__WHAT IS NEEDED__. The answer should consist of the full listing below, repeated exactly and free of pictures.

__SUPPLIED RECORDS__.

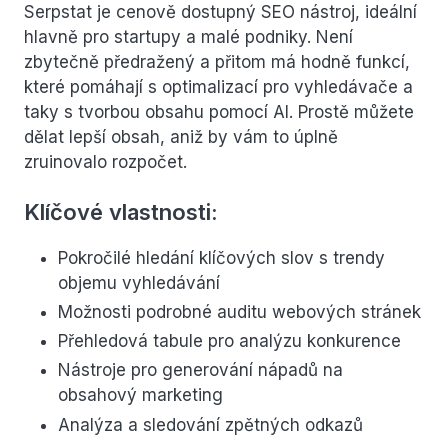
Serpstat je cenově dostupný SEO nástroj, ideální
hlavně pro startupy a malé podniky. Není
zbytečně předražený a přitom má hodně funkcí,
které pomáhají s optimalizací pro vyhledávače a
taky s tvorbou obsahu pomocí AI. Prostě můžete
dělat lepší obsah, aniž by vám to úplně
zruinovalo rozpočet.
Klíčové vlastnosti:
Pokročilé hledání klíčových slov s trendy
objemu vyhledávání
Možnosti podrobné auditu webových stránek
Přehledová tabule pro analýzu konkurence
Nástroje pro generování nápadů na
obsahový marketing
Analýza a sledování zpětných odkazů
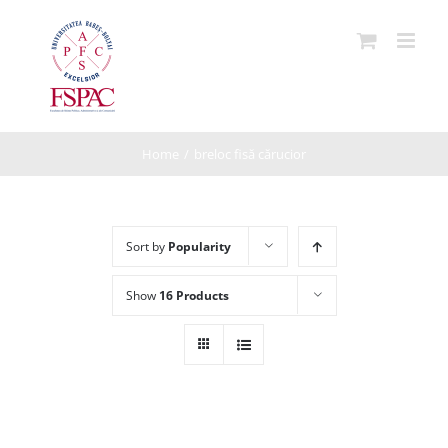
Skip
to
content
Home
/
breloc fisă cărucior
Sort by
Popularity
Show
16 Products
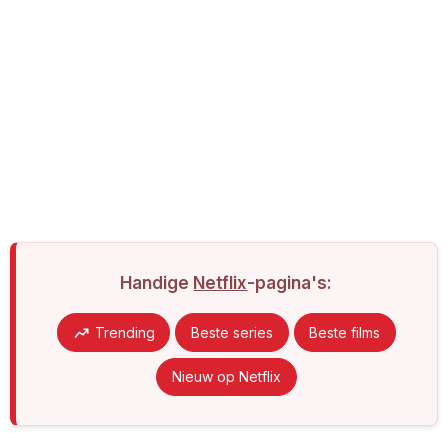
Handige
Netflix
-pagina's:
Trending
Beste series
Beste films
Nieuw op Netflix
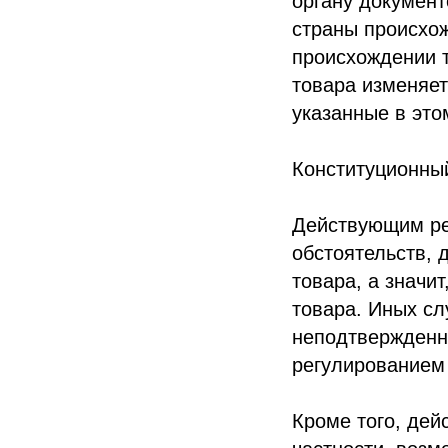
органу документ
страны происхож
происхождении т
товара изменяет
указанные в это
Конституционный
Действующим ре
обстоятельств,
товара, а значи
товара. Иных сл
неподтвержденн
регулированием
Кроме того, дей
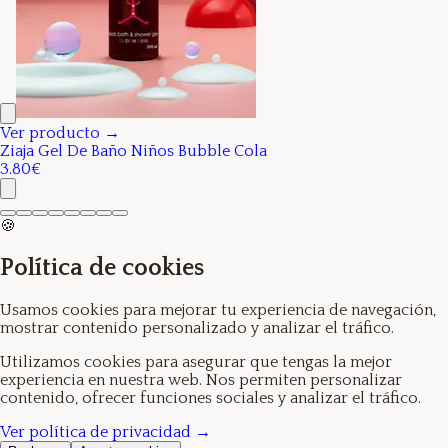
Ver producto →
Ziaja Gel De Baño Niños Bubble Cola
3.80€
🍪
Política de cookies
Usamos cookies para mejorar tu experiencia de navegación,
mostrar contenido personalizado y analizar el tráfico.
Utilizamos cookies para asegurar que tengas la mejor
experiencia en nuestra web. Nos permiten personalizar
contenido, ofrecer funciones sociales y analizar el tráfico.
Ver política de privacidad →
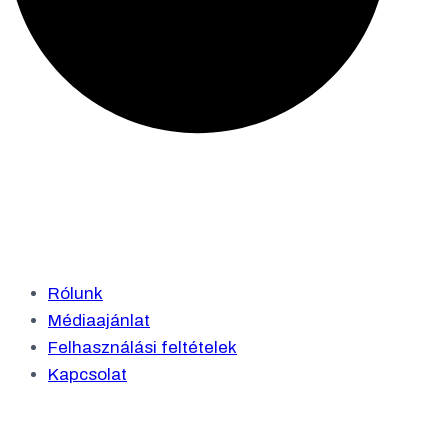
Rólunk
Médiaajánlat
Felhasználási feltételek
Kapcsolat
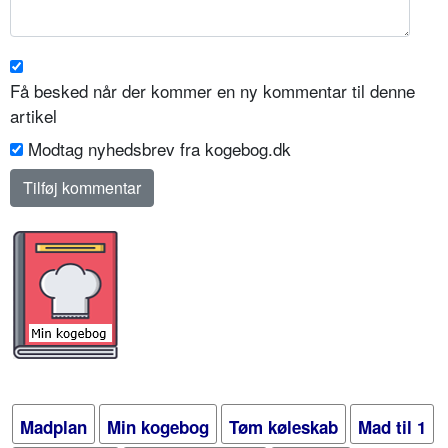
Få besked når der kommer en ny kommentar til denne
artikel
Modtag nyhedsbrev fra kogebog.dk
Madplan
Min kogebog
Tøm køleskab
Mad til 1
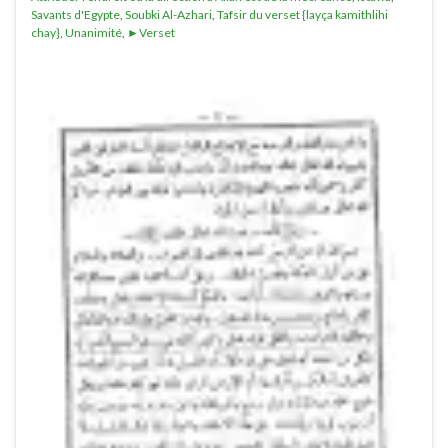
Savants d'Egypte
,
Soubki Al-Azhari
,
Tafsir du verset {layça kamithlihi
chay}
,
Unanimité
,
►Verset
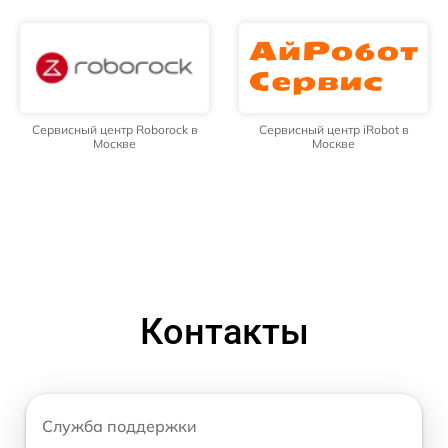
Сервисный центр Roborock в
Сервисный центр iRobot в
Москве
Москве
Контакты
Служба поддержки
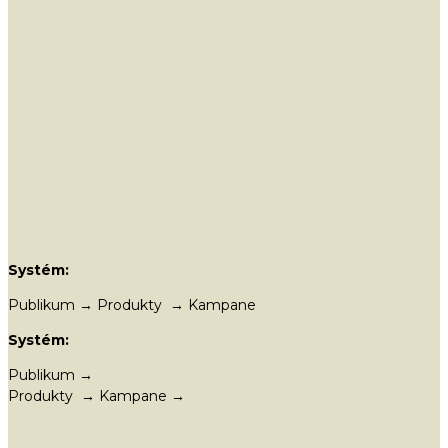
Systém:
Publikum → Produkty → Kampane
Systém:
Publikum →
Produkty → Kampane →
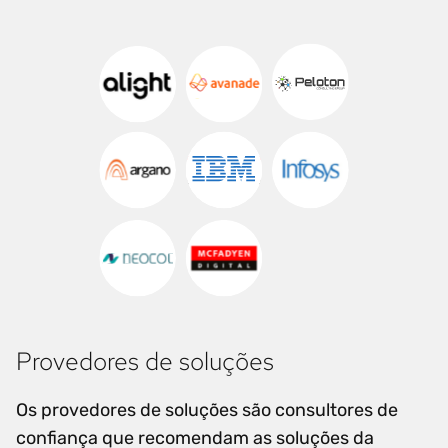
Provedores de soluções
Os provedores de soluções são consultores de
confiança que recomendam as soluções da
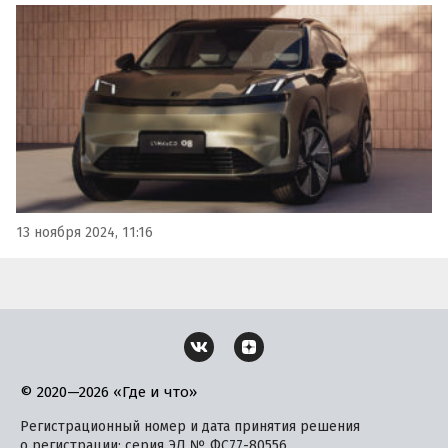
отечественного рынка автобренда состоится 20 ноября,
а вместе с ним в этот день состоится премьера нового…
13 ноября 2024, 11:16
© 2020—2026 «Где и что»
Регистрационный номер и дата принятия решения
о регистрации: серия ЭЛ № ФС77-80556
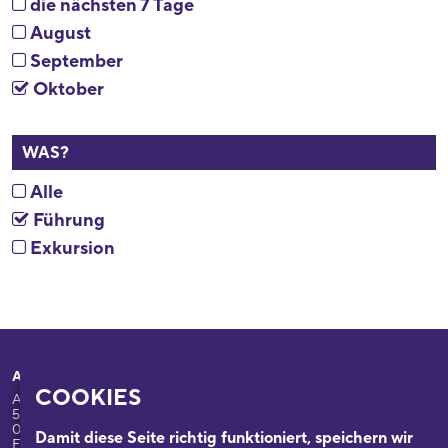
die nächsten 7 Tage
August
September
Oktober
WAS?
Alle
Führung
Exkursion
Adresse
Ihr Besuch
COOKIES
Appellhofplatz 23-25
Ausstellungen
50667 Köln
Programm
0221/221-26332
Damit diese Seite richtig funktioniert, speichern wir
Führungen: 0221/2212-6331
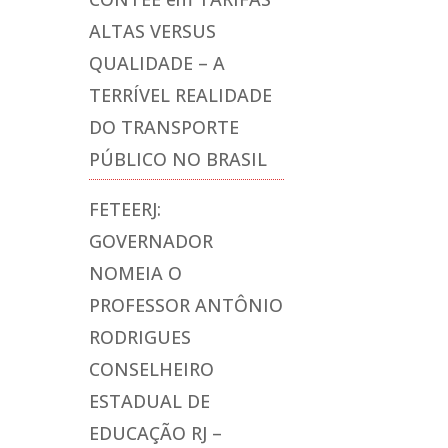
ALTAS VERSUS
QUALIDADE – A
TERRÍVEL REALIDADE
DO TRANSPORTE
PÚBLICO NO BRASIL
FETEERJ:
GOVERNADOR
NOMEIA O
PROFESSOR ANTÔNIO
RODRIGUES
CONSELHEIRO
ESTADUAL DE
EDUCAÇÃO RJ –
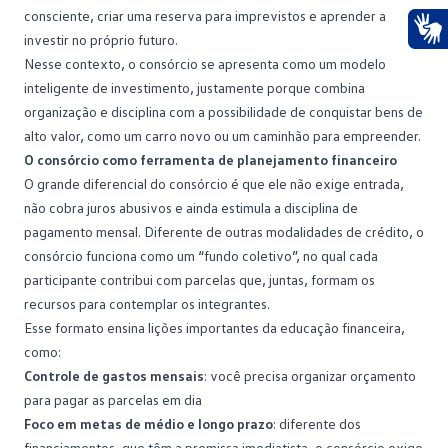
consciente, criar uma
reserva
para imprevistos e aprender a
investir no próprio futuro.
Ace
Nesse contexto, o consórcio se apresenta como um modelo
inteligente de investimento, justamente porque combina
organização e disciplina com a possibilidade de conquistar bens de
alto valor, como um carro novo ou um caminhão para empreender.
O consórcio como ferramenta de planejamento financeiro
O grande diferencial do
consórcio
é que ele não exige entrada,
não cobra juros abusivos e ainda estimula a disciplina de
pagamento mensal. Diferente de outras modalidades de crédito, o
consórcio funciona como um “fundo coletivo”, no qual cada
participante contribui com parcelas que, juntas, formam os
recursos para contemplar os integrantes.
Esse formato ensina lições importantes da educação financeira,
como:
Controle de gastos mensais
: você precisa
organizar orçamento
para pagar as parcelas em dia
Foco em metas de médio e longo prazo
: diferente dos
financiamentos, que têm a premissa imediatista, o consórcio exige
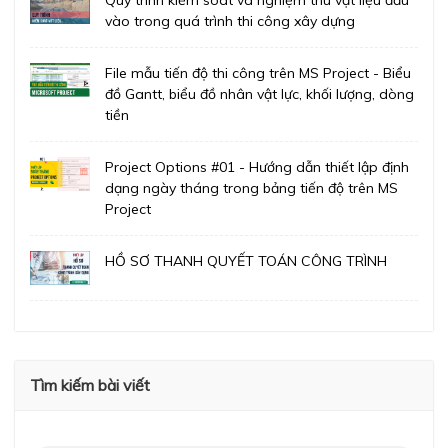
Quy trình kiểm soát và nghiệm thu vật liệu đầu
vào trong quá trình thi công xây dựng
File mẫu tiến độ thi công trên MS Project - Biểu
đồ Gantt, biểu đồ nhân vật lực, khối lượng, dòng
tiền
Project Options #01 - Hướng dẫn thiết lập định
dạng ngày tháng trong bảng tiến độ trên MS
Project
HỒ SƠ THANH QUYẾT TOÁN CÔNG TRÌNH
Tìm kiếm bài viết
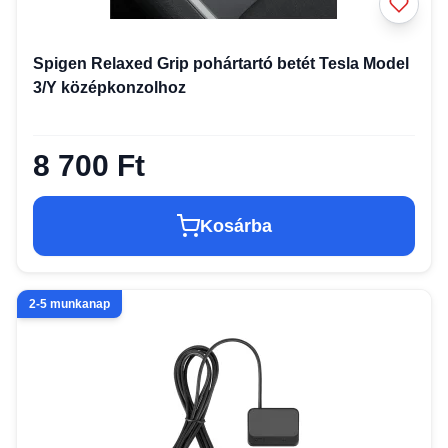
Spigen Relaxed Grip pohártartó betét Tesla Model
3/Y középkonzolhoz
8 700 Ft
Kosárba
2-5 munkanap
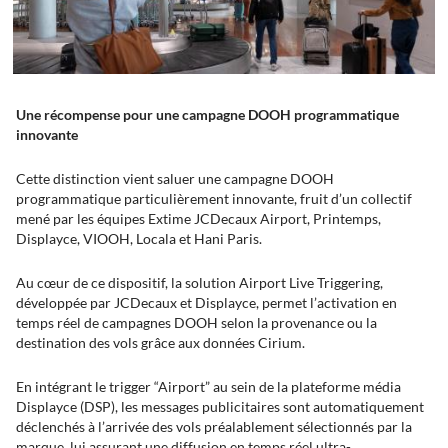
Une récompense pour une campagne DOOH programmatique
innovante
Cette distinction vient saluer une campagne DOOH
programmatique particulièrement innovante, fruit d’un collectif
mené par les équipes Extime JCDecaux Airport, Printemps,
Displayce, VIOOH, Locala et Hani Paris.
Au cœur de ce dispositif, la solution Airport Live Triggering,
développée par JCDecaux et Displayce, permet l’activation en
temps réel de campagnes DOOH selon la provenance ou la
destination des vols grâce aux données Cirium.
En intégrant le trigger “Airport” au sein de la plateforme média
Displayce (DSP), les messages publicitaires sont automatiquement
déclenchés à l’arrivée des vols préalablement sélectionnés par la
marque, lui assurant une diffusion en temps réel ultra-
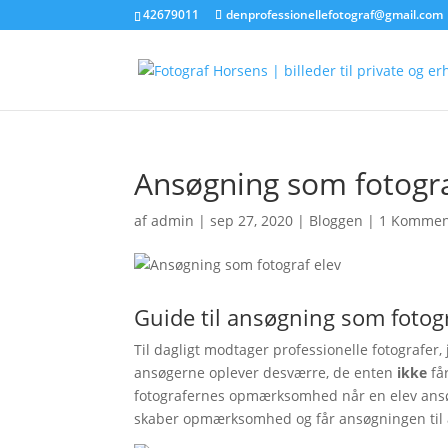
42679011
denprofessionellefotograf@gmail.com
Ansøgning som fotogra
af
admin
|
sep 27, 2020
|
Bloggen
|
1 Kommen
Guide til ansøgning som fotogr
Til dagligt modtager professionelle fotografer,
ansøgerne oplever desværre, de enten
ikke
får
fotografernes opmærksomhed når en elev ansøg
skaber opmærksomhed og får ansøgningen til a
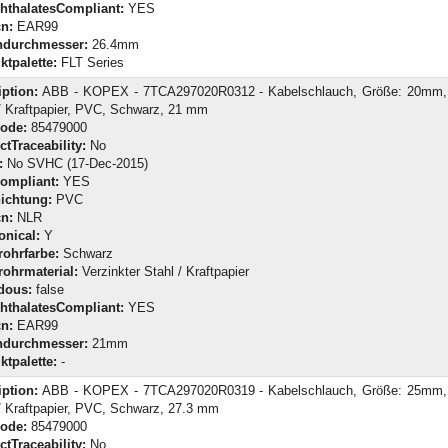
hthalatesCompliant:
YES
n:
EAR99
durchmesser:
26.4mm
ktpalette:
FLT Series
iption:
ABB - KOPEX - 7TCA297020R0312 - Kabelschlauch, Größe: 20mm, 
/ Kraftpapier, PVC, Schwarz, 21 mm
Code:
85479000
tTraceability:
No
:
No SVHC (17-Dec-2015)
ompliant:
YES
ichtung:
PVC
n:
NLR
onical:
Y
rohrfarbe:
Schwarz
rohrmaterial:
Verzinkter Stahl / Kraftpapier
dous:
false
hthalatesCompliant:
YES
n:
EAR99
durchmesser:
21mm
ktpalette:
-
iption:
ABB - KOPEX - 7TCA297020R0319 - Kabelschlauch, Größe: 25mm, 
/ Kraftpapier, PVC, Schwarz, 27.3 mm
Code:
85479000
tTraceability:
No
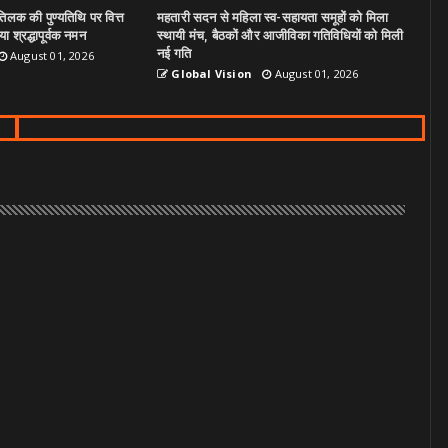
िलक की पुण्यतिथि पर वित्त
महतारी सदन से महिला स्व-सहायता समूहों को मिला
ा श्रद्धापूर्वक नमन
स्थायी मंच, बैठकों और आजीविका गतिविधियों को मिली
नई गति
August 01, 2026
Global Vision
August 01, 2026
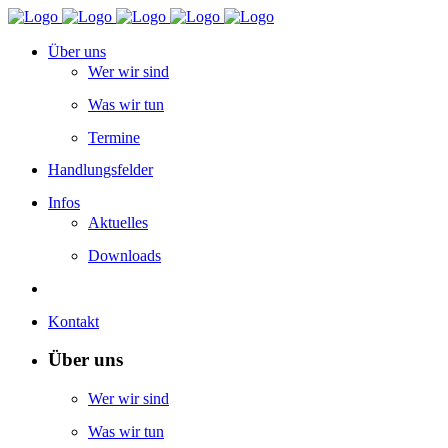
Über uns
Wer wir sind
Was wir tun
Termine
Handlungsfelder
Infos
Aktuelles
Downloads
Kontakt
Über uns
Wer wir sind
Was wir tun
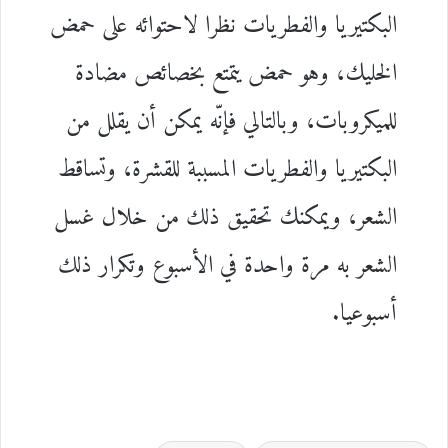
البكتيريا والفطريات نظرا لاحتوائه على حمض
الخليك، وهو حمض يتمتع بخصائص مضادة
للميكروبات، وبالتالي فإنّه يمكن أن يقلل من
البكتيريا والفطريات المسببة للقشرة، وتساقط
الشعر، ويمكنك تحقيق ذلك من خلال غسل
الشعر به مرة واحدة في الأسبوع وتكرار ذلك
أسبوعيا.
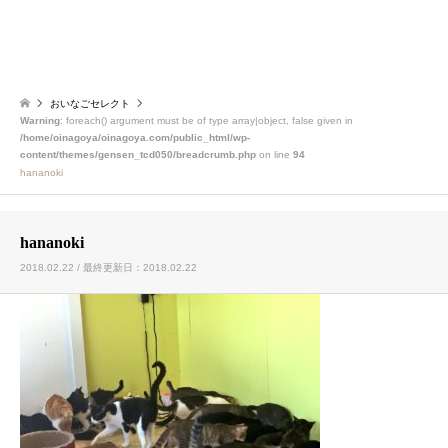
おいなごセレクト
Warning
: foreach() argument must be of type array|object, false given in
/home/oinagoya/oinagoya.com/public_html/wp-
content/themes/gensen_tcd050/breadcrumb.php
on line
94
hananoki
hananoki
2018.02.22 / 最終更新日：2018.02.22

__RESULT OF THIS TASK__.
Serpstat je cenově dostupný SEO nástroj, ideální
hlavně pro startupy a malé podniky. Není
zbytečně předražený a přitom má hodně funkcí,
které pomáhají s optimalizací pro vyhledávače a
taky s tvorbou obsahu pomocí AI. Prostě můžete
dělat lepší obsah, aniž by vám to úplně
zruinovalo rozpočet.
Klíčové vlastnosti:
Pokročilé hledání klíčových slov s trendy
objemu vyhledávání
Možnosti podrobné auditu webových stránek
Přehledová tabule pro analýzu konkurence
Nástroje pro generování nápadů na
obsahový marketing
Analýza a sledování zpětných odkazů
Skip
to
content
Home
/
breloc fisă cărucior
Sort by
Popularity
Show
16 Products
Handige
Netflix
-pagina's:
Trending
Beste series
Beste films
Nieuw op Netflix
органу документ
страны происхож
происхождении т
товара изменяет
указанные в это
Конституционный
Действующим ре
обстоятельств,
товара, а значи
товара. Иных сл
неподтвержденн
регулированием
Кроме того, дей
Ver producto →
Ziaja Gel De Baño Niños Bubble Cola
3.80€
🍪
Política de cookies
Usamos cookies para mejorar tu experiencia de navegación,
mostrar contenido personalizado y analizar el tráfico.
Utilizamos cookies para asegurar que tengas la mejor
experiencia en nuestra web. Nos permiten personalizar
contenido, ofrecer funciones sociales y analizar el tráfico.
Ver política de privacidad →
Rólunk
Médiaajánlat
Felhasználási feltételek
Kapcsolat
Få besked når der kommer en ny kommentar til denne
artikel
Modtag nyhedsbrev fra kogebog.dk
Madplan
Min kogebog
Tøm køleskab
Mad til 1
Savants d'Egypte
,
Soubki Al-Azhari
,
Tafsir du verset {layça kamithlihi
chay}
,
Unanimité
,
►Verset
Сервисный центр Roborock в
Сервисный центр iRobot в
Москве
Москве
Контакты
Служба поддержки
Systém:
Publikum → Produkty → Kampane
Systém:
Publikum →
Produkty → Kampane →
Provedores de soluções
Os provedores de soluções são consultores de
confiança que recomendam as soluções da
отечественного рынка автобренда состоится 20 ноября,
а вместе с ним в этот день состоится премьера нового…
13 ноября 2024, 11:16
© 2020—2026 «Где и что»
Регистрационный номер и дата принятия решения
о регистрации: серия ЭЛ № ФС77-80556
die nächsten 7 Tage
August
September
Oktober
WAS?
Alle
Führung
Exkursion
Adresse
Ihr Besuch
COOKIES
Appellhofplatz 23-25
Ausstellungen
50667 Köln
Programm
0221/221-26332
Damit diese Seite richtig funktioniert, speichern wir
Führungen: 0221/2212-6331
ALTAS VERSUS
QUALIDADE – A
TERRÍVEL REALIDADE
DO TRANSPORTE
PÚBLICO NO BRASIL
FETEERJ:
GOVERNADOR
NOMEIA O
PROFESSOR ANTÔNIO
RODRIGUES
CONSELHEIRO
ESTADUAL DE
EDUCAÇÃO RJ –
consciente, criar uma
reserva
para imprevistos e aprender a
investir no próprio futuro.
Ace
Nesse contexto, o consórcio se apresenta como um modelo
inteligente de investimento, justamente porque combina
organização e disciplina com a possibilidade de conquistar bens de
alto valor, como um carro novo ou um caminhão para empreender.
O consórcio como ferramenta de planejamento financeiro
O grande diferencial do
consórcio
é que ele não exige entrada,
não cobra juros abusivos e ainda estimula a disciplina de
pagamento mensal. Diferente de outras modalidades de crédito, o
consórcio funciona como um “fundo coletivo”, no qual cada
participante contribui com parcelas que, juntas, formam os
recursos para contemplar os integrantes.
Esse formato ensina lições importantes da educação financeira,
como:
Controle de gastos mensais
: você precisa
organizar orçamento
para pagar as parcelas em dia
Foco em metas de médio e longo prazo
: diferente dos
financiamentos, que têm a premissa imediatista, o consórcio exige
Quy trình kiểm soát và nghiệm thu vật liệu đầu
vào trong quá trình thi công xây dựng
File mẫu tiến độ thi công trên MS Project - Biểu
đồ Gantt, biểu đồ nhân vật lực, khối lượng, dòng
tiền
Project Options #01 - Hướng dẫn thiết lập định
dạng ngày tháng trong bảng tiến độ trên MS
Project
HỒ SƠ THANH QUYẾT TOÁN CÔNG TRÌNH
Tìm kiếm bài viết
Spigen Relaxed Grip pohártartó betét Tesla Model
3/Y középkonzolhoz
8 700 Ft
Kosárba
2-5 munkanap
Une récompense pour une campagne DOOH programmatique
innovante
Cette distinction vient saluer une campagne DOOH
programmatique particulièrement innovante, fruit d’un collectif
mené par les équipes Extime JCDecaux Airport, Printemps,
Displayce, VIOOH, Locala et Hani Paris.
Au cœur de ce dispositif, la solution Airport Live Triggering,
développée par JCDecaux et Displayce, permet l’activation en
temps réel de campagnes DOOH selon la provenance ou la
destination des vols grâce aux données Cirium.
En intégrant le trigger “Airport” au sein de la plateforme média
Displayce (DSP), les messages publicitaires sont automatiquement
déclenchés à l’arrivée des vols préalablement sélectionnés par la
marque, lui assurant une diffusion en temps réel ultra-
42679011
denprofessionellefotograf@gmail.com
Ansøgning som fotogra
af
admin
|
sep 27, 2020
|
Bloggen
|
1 Kommen
Guide til ansøgning som fotogr
Til dagligt modtager professionelle fotografer,
ansøgerne oplever desværre, de enten
ikke
får
fotografernes opmærksomhed når en elev ansøg
skaber opmærksomhed og får ansøgningen til a
hthalatesCompliant:
YES
n:
EAR99
durchmesser:
26.4mm
ktpalette:
FLT Series
iption:
ABB - KOPEX - 7TCA297020R0312 - Kabelschlauch, Größe: 20mm, 
/ Kraftpapier, PVC, Schwarz, 21 mm
Code:
85479000
tTraceability:
No
:
No SVHC (17-Dec-2015)
ompliant:
YES
ichtung:
PVC
n:
NLR
onical:
Y
rohrfarbe:
Schwarz
rohrmaterial:
Verzinkter Stahl / Kraftpapier
dous:
false
hthalatesCompliant:
YES
n:
EAR99
durchmesser:
21mm
ktpalette:
-
iption:
ABB - KOPEX - 7TCA297020R0319 - Kabelschlauch, Größe: 25mm, 
/ Kraftpapier, PVC, Schwarz, 27.3 mm
Code:
85479000
tTraceability:
No
िलक की पुण्यतिथि पर वित्त
महतारी सदन से महिला स्व-सहायता समूहों को मिला
ा श्रद्धापूर्वक नमन
स्थायी मंच, बैठकों और आजीविका गतिविधियों को मिली
नई गति
August 01, 2026
Global Vision
August 01, 2026
Über uns
Wer wir sind
Was wir tun
Termine
Handlungsfelder
Infos
Aktuelles
Downloads
Kontakt
Über uns
Wer wir sind
Was wir tun
البكتيريا والفطريات نظرا لاحتوائه على حمض
الخليك، وهو حمض يتمتع بخصائص مضادة
للميكروبات، وبالتالي فإنّه يمكن أن يقلل من
البكتيريا والفطريات المسببة للقشرة، وتساقط
الشعر، ويمكنك تحقيق ذلك من خلال غسل
الشعر به مرة واحدة في الأسبوع وتكرار ذلك
أسبوعيا.
おいなごセレクト
Warning
: foreach() argument must be of type array|object, false given in
/home/oinagoya/oinagoya.com/public_html/wp-
content/themes/gensen_tcd050/breadcrumb.php
on line
94
hananoki
hananoki
2018.02.22 / 最終更新日：2018.02.22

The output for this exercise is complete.